▶ [PAGE EXTRACT]:
Bhagavad Gita. Seventh discourse. v 28.
Those persons of pure deeds whose sin has come to an end, who are freed from the delusion of pains, they worship God with a firm resolve. .

The Dharmapada. Righteousness Ch11, v151
Even ornamented royal chariots wear out. So too the body reaches old age. But the dharma of good does not grow old. Thus do the good reveal it among the good. 

Gospel of Zarathustra; ch 63: v 2.
This Enlightened one calls Love's deeds fruitful, knowing that holy devotion is the true foundation of righteousness, and all these, O Lord, are fearless in Thy kingdom. They are Thy twins, Perfection and Immortality, indeed their food through the power of love, and their steady strength, grows great through Righteousness blended with Devotion. By such means O God, Thou indeed overcome those who hate thee. 

Tanakh: Psalms 86 v 11-13 A Prayer for David 
 Teach me Your way O Lord, I will walk in Your Truth Let my heart be undivided in reverence for Your name. I will praise You O Lord my God, with all my heart And pay honour to Your name forever. For your steadfast love toward me is great You have saved me from the depths of Sheol. 

The New Testament, John Ch1 v 1-5 
When all things began the Word already was. The Word dwelt with God, and what God was, the Word was. The word then was with God at the beginning, and through him all things came to be. No single thing was created without him. All that came to be was alive with his life and that life was the light of men. The light shines on in the dark and the darkness has never mastered it.

▶ [SUPPLIED DATA]:
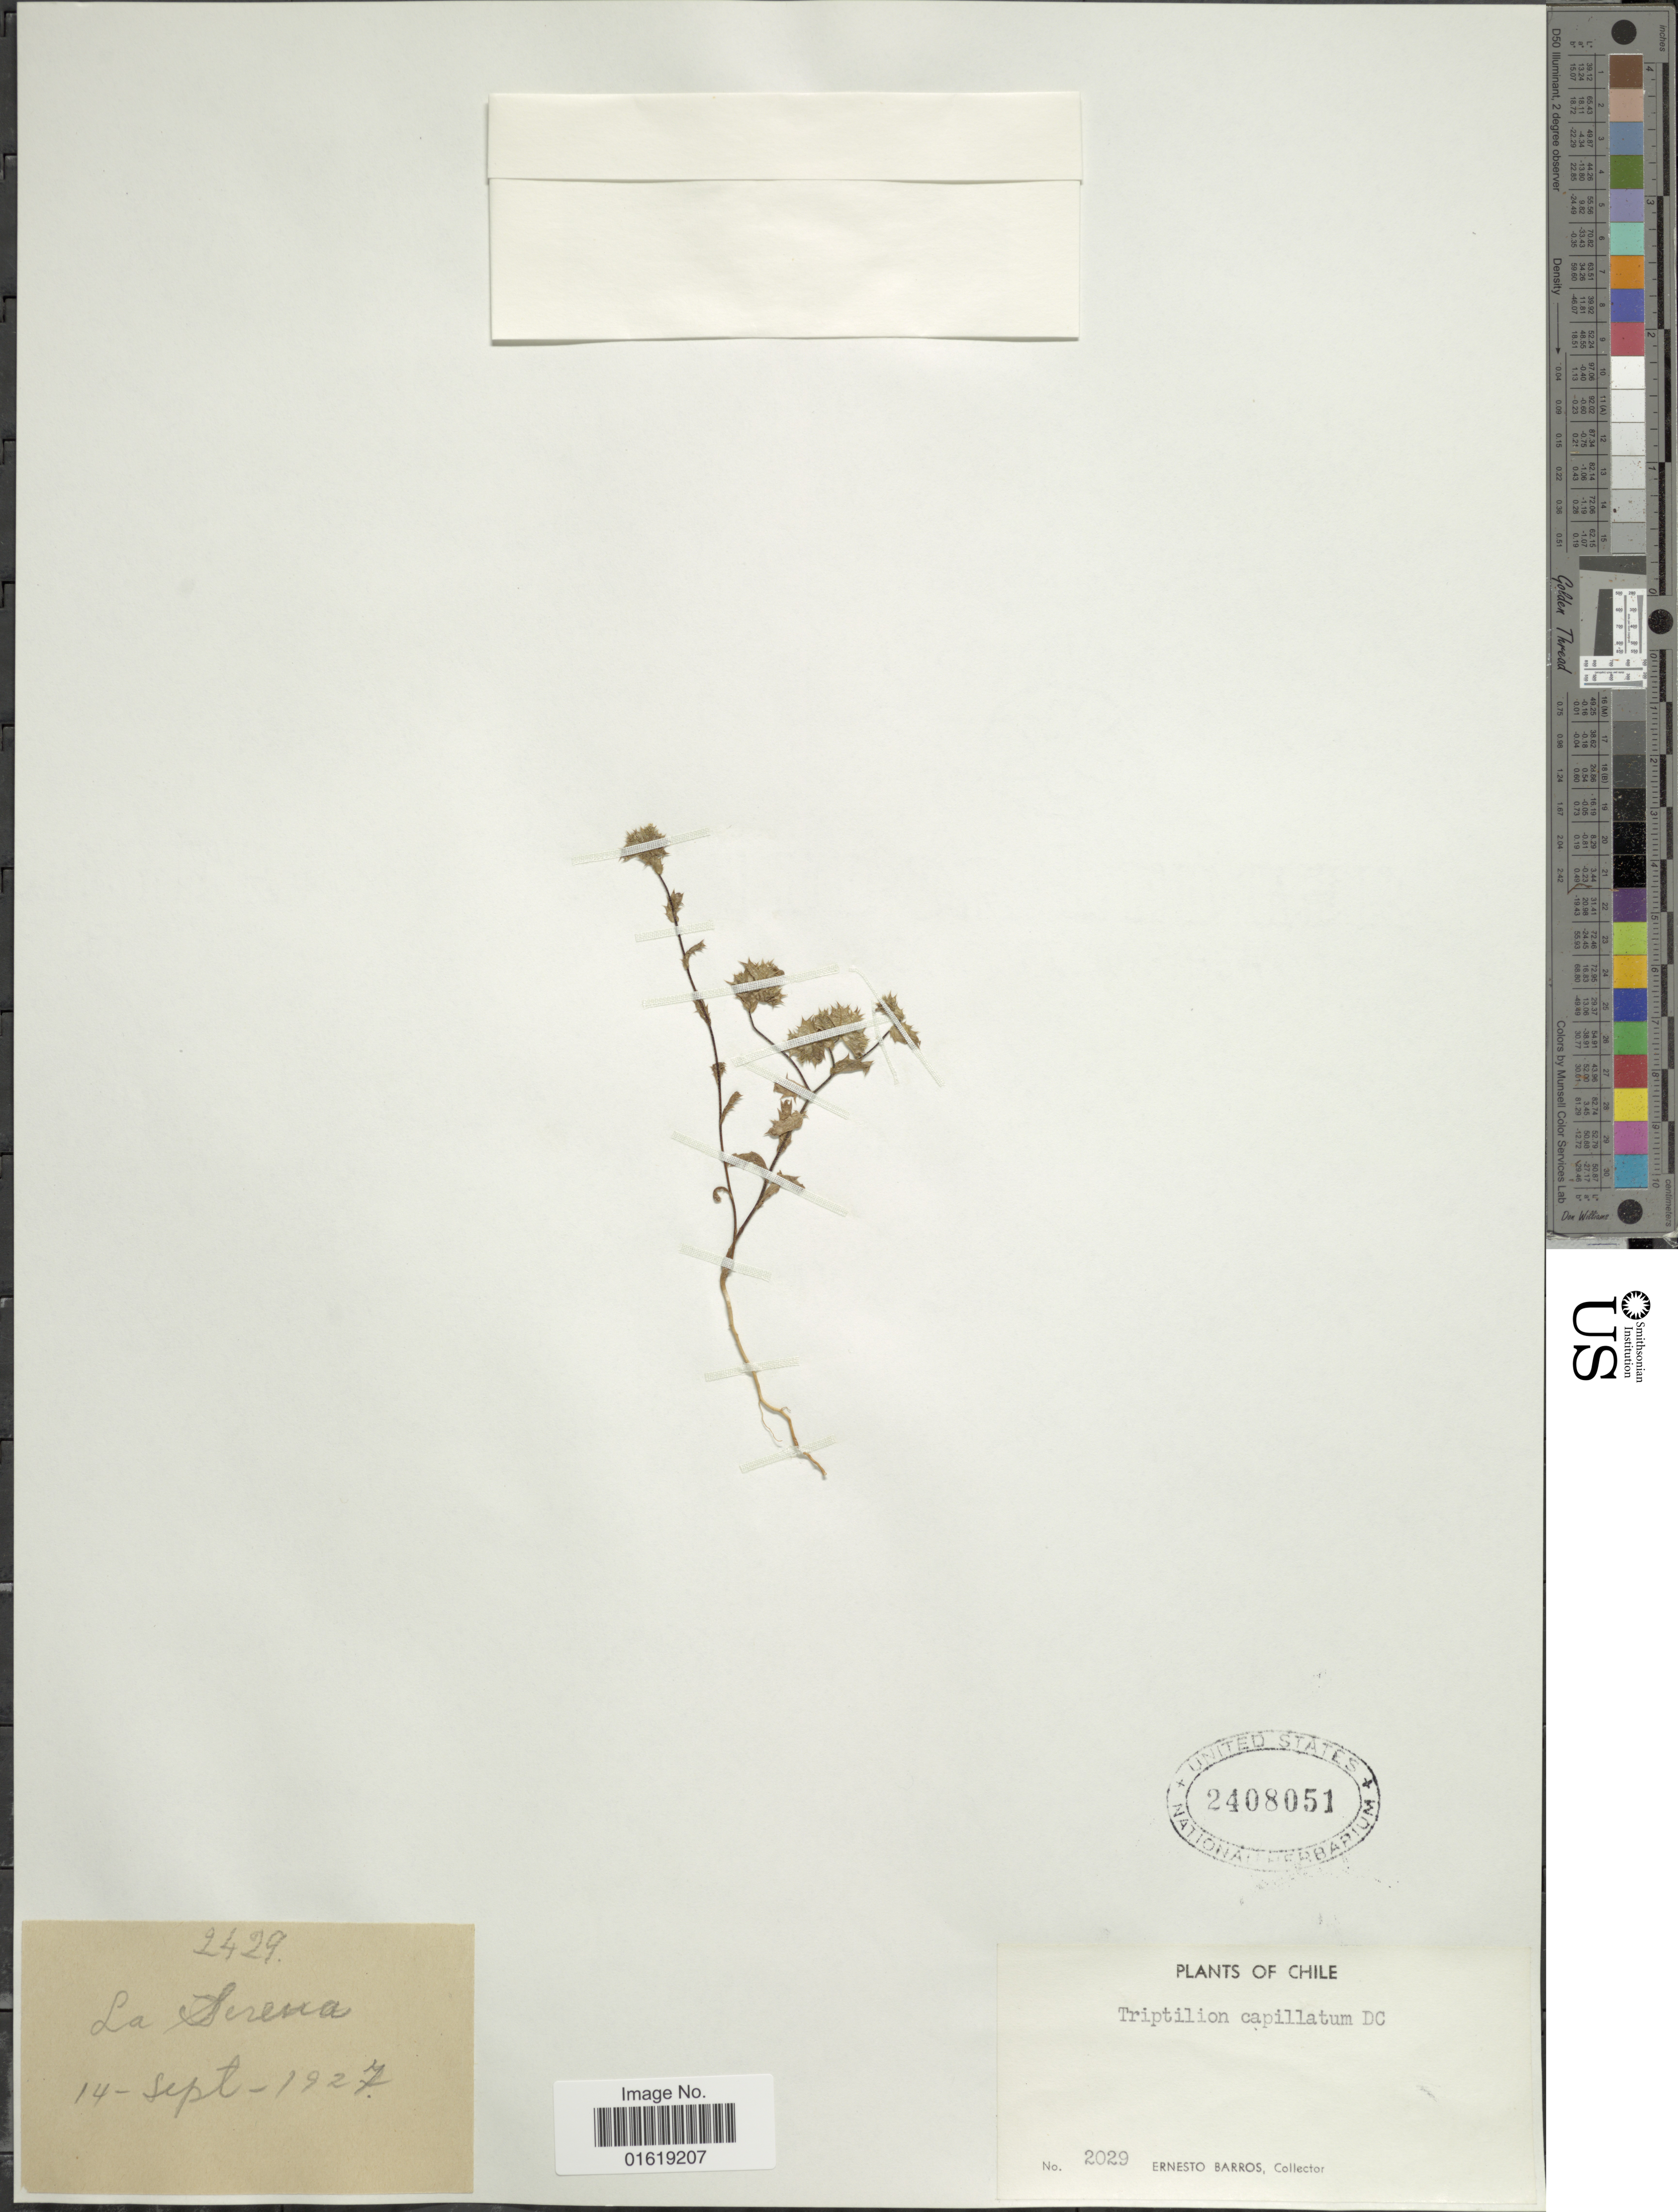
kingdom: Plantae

▶ [EXERCISES]:
[a] In the scripture passages, why does the speaker of the Psalms extract say, "I will praise You O Lord my God, with all my heart"? Answer in one to three sentences.
[b] Please decide whether each statement agrees with the scripture passages. Answer yes or no and quote the words that settle it.
(i) The Dharmapada passage says the body reaches old age.
(ii) The Bhagavad Gita passage says people of pure deeds worship God with a wavering resolve.
(iii) The John passage says the darkness has mastered the light.
[c] Pick up the scripture passages after their last sentence and continue them.
The material has no connection to the collection of scripture passages.

▶ [IN RESPONSE]:
[a] The speaker gives two reasons for praising the Lord: the Lord's steadfast love toward the speaker is great, and the Lord has saved the speaker from the depths of Sheol.

[b]
(i) Yes: "So too the body reaches old age."
(ii) No: "they worship God with a firm resolve."
(iii) No: "the darkness has never mastered it."

[c]
The Holy Qur'an Sura xxix 62 
God enlarges the sustenance which He gives to whichever Of his servants he pleases And He similarly grants By strict measure as He pleases For God has full knowledge of all things. 

Readings from the Gayan 
 My soul is moved to dance by the charm of thy graceful movements And my heart beateth the rhythm of thy dancing steps. Life in God 
 

Excerpt from Sufi Teachings of Hazrat Inayat Khan; Life in God (Vol 3. P254) 

"In Him we live and move and have our being." This teaching of the Bible describes the nature of God:that God is the ocean, the waves of which are all its activities, small or great. The Qu'ran says in support of this that not a single atom moves, groups or scatters without the command of God. Rumi
explains it still more plainly: "Air, earth water and fire are God's servants; to us they seem lifeless but to God living." In those who are conscious of this knowledge, and to the extent of their realization of this truth, their arises the spirit of renunciation which may be called the spirit of God. 

One who wants anything becomes smaller than the thing they wants. One who gives away anything is greater than the thing they give. Therefore to a mystic each act of renunciation becomes a step toward perfection. Forced renunciation, whether forced by morality, religion, law, convention, or formality, is not necessarily renunciation. The real spirit of renunciation is willingness; and willing renunciation comes when one has risen above the thing one renounces. The value of each thing in life, wealth, power, position, possession, is according to our evolution. 

There is a time in life when toys are ones treasures, and there is a time when one puts them aside; there is a time when copper coins are everything, and there is another time when one can give away gold coins. There is a time in life when one values a cottage, and a time when one gives up a palace.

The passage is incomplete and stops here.